WORK TO COMPLETE:
Could you reproduce the lines below from the one with "is no significant" through the one with "benign human rectum"? Keep both ends and add nothing.

--- START ---

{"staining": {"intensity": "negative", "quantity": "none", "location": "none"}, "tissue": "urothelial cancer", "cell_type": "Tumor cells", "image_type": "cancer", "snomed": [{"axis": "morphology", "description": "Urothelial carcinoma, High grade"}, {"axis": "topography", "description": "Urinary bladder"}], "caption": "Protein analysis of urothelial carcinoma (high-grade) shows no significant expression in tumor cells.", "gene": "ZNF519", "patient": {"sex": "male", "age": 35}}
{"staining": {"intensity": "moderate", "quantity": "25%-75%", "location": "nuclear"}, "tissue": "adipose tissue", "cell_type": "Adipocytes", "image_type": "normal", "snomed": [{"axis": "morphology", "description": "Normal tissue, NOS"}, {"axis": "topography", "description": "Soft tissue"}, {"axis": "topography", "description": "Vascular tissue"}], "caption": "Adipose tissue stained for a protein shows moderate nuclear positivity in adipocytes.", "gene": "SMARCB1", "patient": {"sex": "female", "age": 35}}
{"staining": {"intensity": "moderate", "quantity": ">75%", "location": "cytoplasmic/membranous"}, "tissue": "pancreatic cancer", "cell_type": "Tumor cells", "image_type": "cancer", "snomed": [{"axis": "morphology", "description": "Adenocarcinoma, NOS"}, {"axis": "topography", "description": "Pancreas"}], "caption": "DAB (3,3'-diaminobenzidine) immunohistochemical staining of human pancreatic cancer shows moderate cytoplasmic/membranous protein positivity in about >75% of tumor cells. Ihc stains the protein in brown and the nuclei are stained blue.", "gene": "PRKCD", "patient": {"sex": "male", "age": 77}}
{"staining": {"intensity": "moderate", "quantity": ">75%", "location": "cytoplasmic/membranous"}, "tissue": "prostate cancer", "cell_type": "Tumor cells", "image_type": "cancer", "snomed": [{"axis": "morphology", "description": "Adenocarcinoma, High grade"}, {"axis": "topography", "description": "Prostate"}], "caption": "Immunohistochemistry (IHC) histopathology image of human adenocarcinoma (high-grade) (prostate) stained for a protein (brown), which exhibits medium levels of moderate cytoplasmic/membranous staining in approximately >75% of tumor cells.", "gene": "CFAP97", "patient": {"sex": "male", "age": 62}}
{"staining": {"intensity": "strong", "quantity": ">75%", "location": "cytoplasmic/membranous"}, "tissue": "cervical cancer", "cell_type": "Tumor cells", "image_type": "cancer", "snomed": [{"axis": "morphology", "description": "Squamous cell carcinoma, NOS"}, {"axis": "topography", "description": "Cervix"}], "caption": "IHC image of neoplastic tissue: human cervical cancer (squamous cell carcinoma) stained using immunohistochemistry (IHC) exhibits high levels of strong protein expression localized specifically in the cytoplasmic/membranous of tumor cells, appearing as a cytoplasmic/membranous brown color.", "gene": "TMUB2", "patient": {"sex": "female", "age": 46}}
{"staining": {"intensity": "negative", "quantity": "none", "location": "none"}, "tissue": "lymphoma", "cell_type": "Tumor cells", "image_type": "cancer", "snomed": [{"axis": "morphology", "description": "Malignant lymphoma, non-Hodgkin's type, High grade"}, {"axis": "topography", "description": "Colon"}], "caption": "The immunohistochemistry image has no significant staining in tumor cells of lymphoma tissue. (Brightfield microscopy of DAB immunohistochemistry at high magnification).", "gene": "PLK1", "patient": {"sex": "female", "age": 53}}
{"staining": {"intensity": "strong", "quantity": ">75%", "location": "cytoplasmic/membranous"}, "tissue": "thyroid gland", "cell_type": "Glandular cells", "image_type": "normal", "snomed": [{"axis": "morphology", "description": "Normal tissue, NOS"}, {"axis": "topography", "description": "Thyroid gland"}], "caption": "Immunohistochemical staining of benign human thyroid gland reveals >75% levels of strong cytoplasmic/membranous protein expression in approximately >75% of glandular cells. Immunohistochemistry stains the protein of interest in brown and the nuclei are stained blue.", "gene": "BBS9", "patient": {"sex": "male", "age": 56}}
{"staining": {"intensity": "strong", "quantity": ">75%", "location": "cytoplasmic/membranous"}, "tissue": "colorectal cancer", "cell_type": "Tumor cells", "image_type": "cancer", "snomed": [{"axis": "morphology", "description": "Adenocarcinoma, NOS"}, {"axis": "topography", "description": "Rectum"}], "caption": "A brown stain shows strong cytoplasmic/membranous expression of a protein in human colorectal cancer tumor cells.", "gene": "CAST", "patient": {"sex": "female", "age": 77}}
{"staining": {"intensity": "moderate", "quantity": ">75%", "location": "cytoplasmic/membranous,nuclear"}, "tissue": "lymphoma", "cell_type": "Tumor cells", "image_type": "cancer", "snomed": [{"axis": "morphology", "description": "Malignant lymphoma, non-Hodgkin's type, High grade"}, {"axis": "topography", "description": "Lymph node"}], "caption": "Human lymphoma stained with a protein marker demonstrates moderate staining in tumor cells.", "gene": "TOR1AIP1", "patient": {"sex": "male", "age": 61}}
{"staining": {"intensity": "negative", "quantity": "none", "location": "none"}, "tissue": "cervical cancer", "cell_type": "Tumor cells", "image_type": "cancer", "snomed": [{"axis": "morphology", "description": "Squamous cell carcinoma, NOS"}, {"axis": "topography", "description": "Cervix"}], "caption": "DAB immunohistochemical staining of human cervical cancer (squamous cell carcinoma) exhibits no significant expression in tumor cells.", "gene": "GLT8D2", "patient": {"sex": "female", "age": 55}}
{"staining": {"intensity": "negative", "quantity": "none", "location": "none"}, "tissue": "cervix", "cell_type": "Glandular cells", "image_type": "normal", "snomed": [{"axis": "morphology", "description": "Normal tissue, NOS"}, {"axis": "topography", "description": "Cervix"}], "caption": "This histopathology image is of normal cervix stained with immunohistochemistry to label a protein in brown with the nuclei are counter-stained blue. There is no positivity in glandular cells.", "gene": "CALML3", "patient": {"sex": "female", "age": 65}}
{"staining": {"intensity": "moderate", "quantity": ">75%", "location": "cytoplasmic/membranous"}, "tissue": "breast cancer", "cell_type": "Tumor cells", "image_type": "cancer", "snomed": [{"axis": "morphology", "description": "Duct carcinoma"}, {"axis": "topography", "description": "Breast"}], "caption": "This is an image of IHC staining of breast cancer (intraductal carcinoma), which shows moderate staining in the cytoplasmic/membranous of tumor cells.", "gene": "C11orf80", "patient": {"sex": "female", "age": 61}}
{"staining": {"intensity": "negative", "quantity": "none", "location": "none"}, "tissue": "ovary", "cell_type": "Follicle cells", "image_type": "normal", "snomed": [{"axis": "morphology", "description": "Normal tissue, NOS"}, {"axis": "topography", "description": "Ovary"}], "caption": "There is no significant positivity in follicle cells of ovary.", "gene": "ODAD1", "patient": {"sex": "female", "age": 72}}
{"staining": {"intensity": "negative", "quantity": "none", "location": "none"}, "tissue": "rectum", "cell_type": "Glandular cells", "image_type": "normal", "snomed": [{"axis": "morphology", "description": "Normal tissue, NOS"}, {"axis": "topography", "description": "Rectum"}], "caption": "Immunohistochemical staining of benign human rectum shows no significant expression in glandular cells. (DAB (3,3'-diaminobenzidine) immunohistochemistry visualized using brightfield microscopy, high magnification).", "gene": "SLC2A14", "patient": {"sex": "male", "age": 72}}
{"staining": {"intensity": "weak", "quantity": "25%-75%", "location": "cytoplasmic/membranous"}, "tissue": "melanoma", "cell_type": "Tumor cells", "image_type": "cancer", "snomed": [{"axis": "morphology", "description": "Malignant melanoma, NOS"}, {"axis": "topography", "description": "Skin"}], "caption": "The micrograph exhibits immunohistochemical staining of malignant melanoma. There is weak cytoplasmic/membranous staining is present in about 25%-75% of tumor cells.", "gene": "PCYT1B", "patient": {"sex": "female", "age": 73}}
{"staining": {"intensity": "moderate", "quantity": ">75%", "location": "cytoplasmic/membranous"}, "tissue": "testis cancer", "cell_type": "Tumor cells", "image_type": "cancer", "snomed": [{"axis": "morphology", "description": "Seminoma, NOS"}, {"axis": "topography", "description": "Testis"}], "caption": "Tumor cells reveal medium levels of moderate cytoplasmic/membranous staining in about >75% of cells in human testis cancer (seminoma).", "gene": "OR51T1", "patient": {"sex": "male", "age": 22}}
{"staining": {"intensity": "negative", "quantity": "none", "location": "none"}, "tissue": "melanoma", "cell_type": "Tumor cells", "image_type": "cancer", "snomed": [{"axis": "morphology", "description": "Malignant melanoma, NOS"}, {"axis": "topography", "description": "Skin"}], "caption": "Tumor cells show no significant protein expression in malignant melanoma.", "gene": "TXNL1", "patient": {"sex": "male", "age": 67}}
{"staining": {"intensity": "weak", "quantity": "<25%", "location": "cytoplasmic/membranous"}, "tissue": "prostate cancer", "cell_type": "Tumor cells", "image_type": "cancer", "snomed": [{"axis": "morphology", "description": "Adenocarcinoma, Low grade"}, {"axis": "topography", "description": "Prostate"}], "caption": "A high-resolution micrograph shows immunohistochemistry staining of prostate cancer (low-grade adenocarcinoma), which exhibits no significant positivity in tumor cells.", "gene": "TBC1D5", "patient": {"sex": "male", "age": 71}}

--- END ---

RESPONSE BELOW:
{"staining": {"intensity": "negative", "quantity": "none", "location": "none"}, "tissue": "ovary", "cell_type": "Follicle cells", "image_type": "normal", "snomed": [{"axis": "morphology", "description": "Normal tissue, NOS"}, {"axis": "topography", "description": "Ovary"}], "caption": "There is no significant positivity in follicle cells of ovary.", "gene": "ODAD1", "patient": {"sex": "female", "age": 72}}
{"staining": {"intensity": "negative", "quantity": "none", "location": "none"}, "tissue": "rectum", "cell_type": "Glandular cells", "image_type": "normal", "snomed": [{"axis": "morphology", "description": "Normal tissue, NOS"}, {"axis": "topography", "description": "Rectum"}], "caption": "Immunohistochemical staining of benign human rectum shows no significant expression in glandular cells. (DAB (3,3'-diaminobenzidine) immunohistochemistry visualized using brightfield microscopy, high magnification).", "gene": "SLC2A14", "patient": {"sex": "male", "age": 72}}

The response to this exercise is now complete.